Simon Usherwood, a professor of politics at the University of Surrey, said there were lessons for two senators and Democratic presidential candidates, Bernie Sanders,,I-Vt., and Elizabeth Warren, D-Mass., who are seen as tilting away from the center of their parties.

“The lessons are ones you’d expect to draw: It’s really easy to appeal to your base — bases are really easy to speak to because they are there,” he said.

What's hard, Usherwood said, "is reaching out to people in the center, the swing voters," which is important in countries like the United States and Britain, both of which have two dominant parties. "If you don't reach out and try and take people off the other lot, you're not going to get anywhere."

Johnson was able to do precisely that, persuading blue-collar voters in traditional Labour strongholds in the north of England to back the Conservatives instead.
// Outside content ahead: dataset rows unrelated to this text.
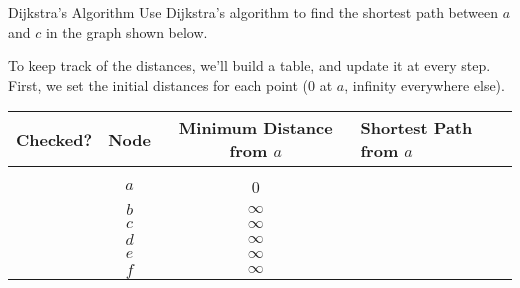 \begin{example}[https://www.youtube.com/watch?v=ziS-j9eBoIo&list=PLfmpjsIzhztst_PxJXo574wshSwxU9Yg_&index=9]{Dijkstra's Algorithm}
Use Dijkstra's algorithm to find the shortest path between $a$ and $c$ in the graph shown below.
\begin{center}
\end{center}

\sol
To keep track of the distances, we'll build a table, and update it at every step.  First, we set the initial distances for each point (0 at $a$, infinity everywhere else).
\begin{center}
\begin{tabular}{c c c l}
\textbf{Checked?} & \textbf{Node} & \textbf{Minimum Distance from $a$} & \textbf{Shortest Path from $a$}\\
\hline
& & \\
& $a$ & 0 & \\
& $b$ & $\infty$ & \\
& $c$ & $\infty$ & \\
& $d$ & $\infty$ & \\
& $e$ & $\infty$ & \\
& $f$ & $\infty$ & \\
\end{tabular}
\end{center}


\end{example}
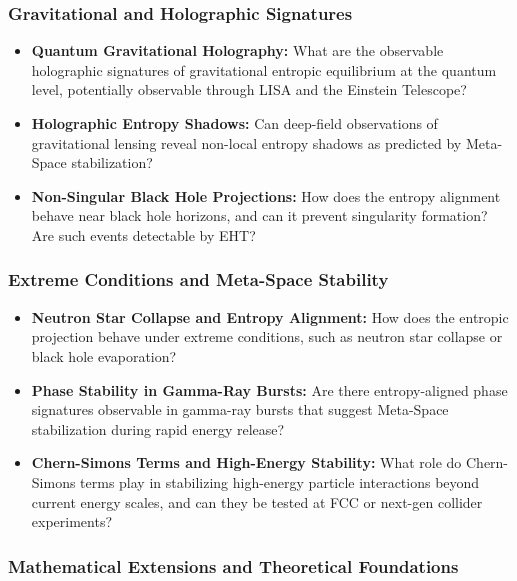 \documentclass[10.5pt,a4paper]{article}
\begin{document}
\subsubsection{Gravitational and Holographic Signatures}

\begin{itemize}
    \item \textbf{Quantum Gravitational Holography:} What are the observable holographic signatures of gravitational entropic equilibrium at the quantum level, potentially observable through LISA and the Einstein Telescope?

    \item \textbf{Holographic Entropy Shadows:} Can deep-field observations of gravitational lensing reveal non-local entropy shadows as predicted by Meta-Space stabilization?

    \item \textbf{Non-Singular Black Hole Projections:} How does the entropy alignment behave near black hole horizons, and can it prevent singularity formation? Are such events detectable by EHT?
\end{itemize}

\subsubsection{Extreme Conditions and Meta-Space Stability}

\begin{itemize}
    \item \textbf{Neutron Star Collapse and Entropy Alignment:} How does the entropic projection behave under extreme conditions, such as neutron star collapse or black hole evaporation?

    \item \textbf{Phase Stability in Gamma-Ray Bursts:} Are there entropy-aligned phase signatures observable in gamma-ray bursts that suggest Meta-Space stabilization during rapid energy release?

    \item \textbf{Chern-Simons Terms and High-Energy Stability:} What role do Chern-Simons terms play in stabilizing high-energy particle interactions beyond current energy scales, and can they be tested at FCC or next-gen collider experiments?
\end{itemize}

\subsubsection{Mathematical Extensions and Theoretical Foundations}
\end{document}
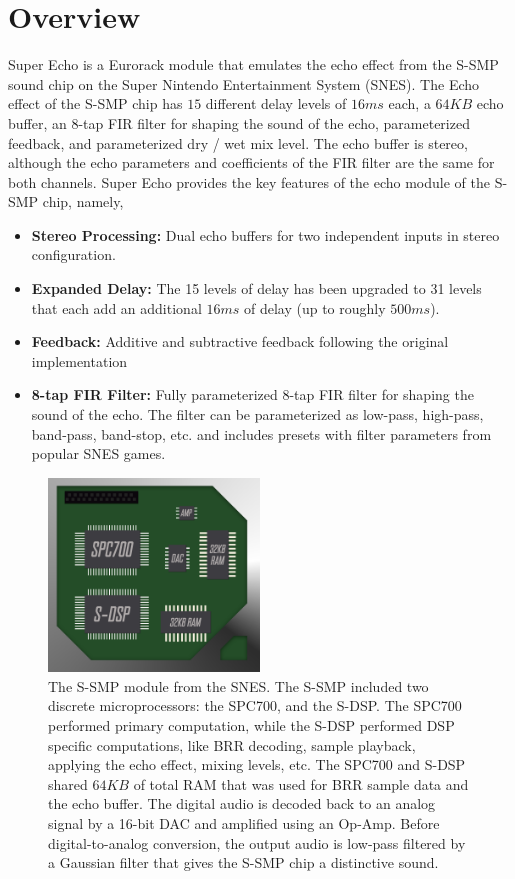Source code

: \documentclass[12pt,letter]{article}
\begin{document}


\section{Overview}

Super Echo is a Eurorack module that emulates the echo effect from the S-SMP sound chip on the Super Nintendo Entertainment System (SNES). The Echo effect of the S-SMP chip has $15$ different delay levels of $16ms$ each, a $64KB$ echo buffer, an 8-tap FIR filter for shaping the sound of the echo, parameterized feedback, and parameterized dry / wet mix level. The echo buffer is stereo, although the echo parameters and coefficients of the FIR filter are the same for both channels. Super Echo provides the key features of the echo module of the S-SMP chip, namely,
\begin{itemize}
  \item \textbf{Stereo Processing:} Dual echo buffers for two independent inputs in stereo configuration.
  \item \textbf{Expanded Delay:} The 15 levels of delay has been upgraded to 31 levels that each add an additional $16ms$ of delay (up to roughly $500ms$).
  \item \textbf{Feedback:} Additive and subtractive feedback following the original implementation
  \item \textbf{8-tap FIR Filter:} Fully parameterized 8-tap FIR filter for shaping the sound of the echo. The filter can be parameterized as low-pass, high-pass, band-pass, band-stop, etc. and includes presets with filter parameters from popular SNES games.
\end{itemize}

\begin{figure}[!b]
\centering
\includegraphics[width=0.5\textwidth]{img/Chip}
\caption{\small The S-SMP module from the SNES. The S-SMP included two discrete microprocessors: the SPC700, and the S-DSP. The SPC700 performed primary computation, while the S-DSP performed DSP specific computations, like BRR decoding, sample playback, applying the echo effect, mixing levels, etc. The SPC700 and S-DSP shared $64KB$ of total RAM that was used for BRR sample data and the echo buffer. The digital audio is decoded back to an analog signal by a 16-bit DAC and amplified using an Op-Amp. Before digital-to-analog conversion, the output audio is low-pass filtered by a Gaussian filter that gives the S-SMP chip a distinctive sound.}
\end{figure}
\end{document}
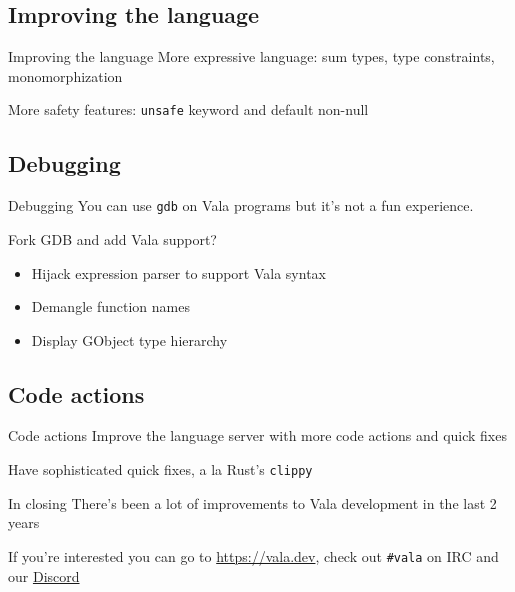 \documentclass[t]{beamer}
\begin{document}
\subsection{Improving the language}
\begin{frame}[c]{Improving the language}
More expressive language: sum types, type constraints, monomorphization

More safety features: \texttt{unsafe} keyword and default non-null
\end{frame}

\subsection{Debugging}
\begin{frame}[c]{Debugging}
You can use \texttt{gdb} on Vala programs but it's not a fun experience.

Fork GDB and add Vala support?
\begin{itemize}
    \item Hijack expression parser to support Vala syntax
    \item Demangle function names
    \item Display GObject type hierarchy
\end{itemize}
\end{frame}

\subsection{Code actions}
\begin{frame}[c]{Code actions}
Improve the language server with more code actions and quick fixes

Have sophisticated quick fixes, a la Rust's \texttt{clippy}
\end{frame}

\begin{frame}[c]{In closing}
There's been a lot of improvements to Vala development in the last 2 years

If you're interested you can go to \url{https://vala.dev}, check out \texttt{\#vala} on IRC and our \href{https://discord.com/invite/YFAzjSVHt7}{Discord}
\end{frame}
\end{document}
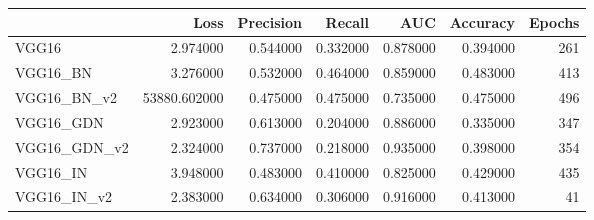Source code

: \begin{tabular}{lrrrrrr}
\toprule
 & Loss & Precision & Recall & AUC & Accuracy & Epochs \\
\midrule
VGG16 & 2.974000 & 0.544000 & 0.332000 & 0.878000 & 0.394000 & 261 \\
VGG16_BN & 3.276000 & 0.532000 & 0.464000 & 0.859000 & 0.483000 & 413 \\
VGG16_BN_v2 & 53880.602000 & 0.475000 & 0.475000 & 0.735000 & 0.475000 & 496 \\
VGG16_GDN & 2.923000 & 0.613000 & 0.204000 & 0.886000 & 0.335000 & 347 \\
VGG16_GDN_v2 & 2.324000 & 0.737000 & 0.218000 & 0.935000 & 0.398000 & 354 \\
VGG16_IN & 3.948000 & 0.483000 & 0.410000 & 0.825000 & 0.429000 & 435 \\
VGG16_IN_v2 & 2.383000 & 0.634000 & 0.306000 & 0.916000 & 0.413000 & 41 \\
\bottomrule
\end{tabular}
Workington, for instance, a constituency in northwestern England that had been pro-Labour for much of last century, backed Johnson.

What had once been known as Labour’s “red wall” in the north of England is now a blue wall, a string of constituencies from coast to coast that voted conservative, some of them for the first time.

But the lessons for Corbyn’s American counterparts were less clear. Brexit was a dominating force in the British vote, and what counts as “progressive” in the United States would hardly qualify in Britain, where a robust welfare state has existed since World War II.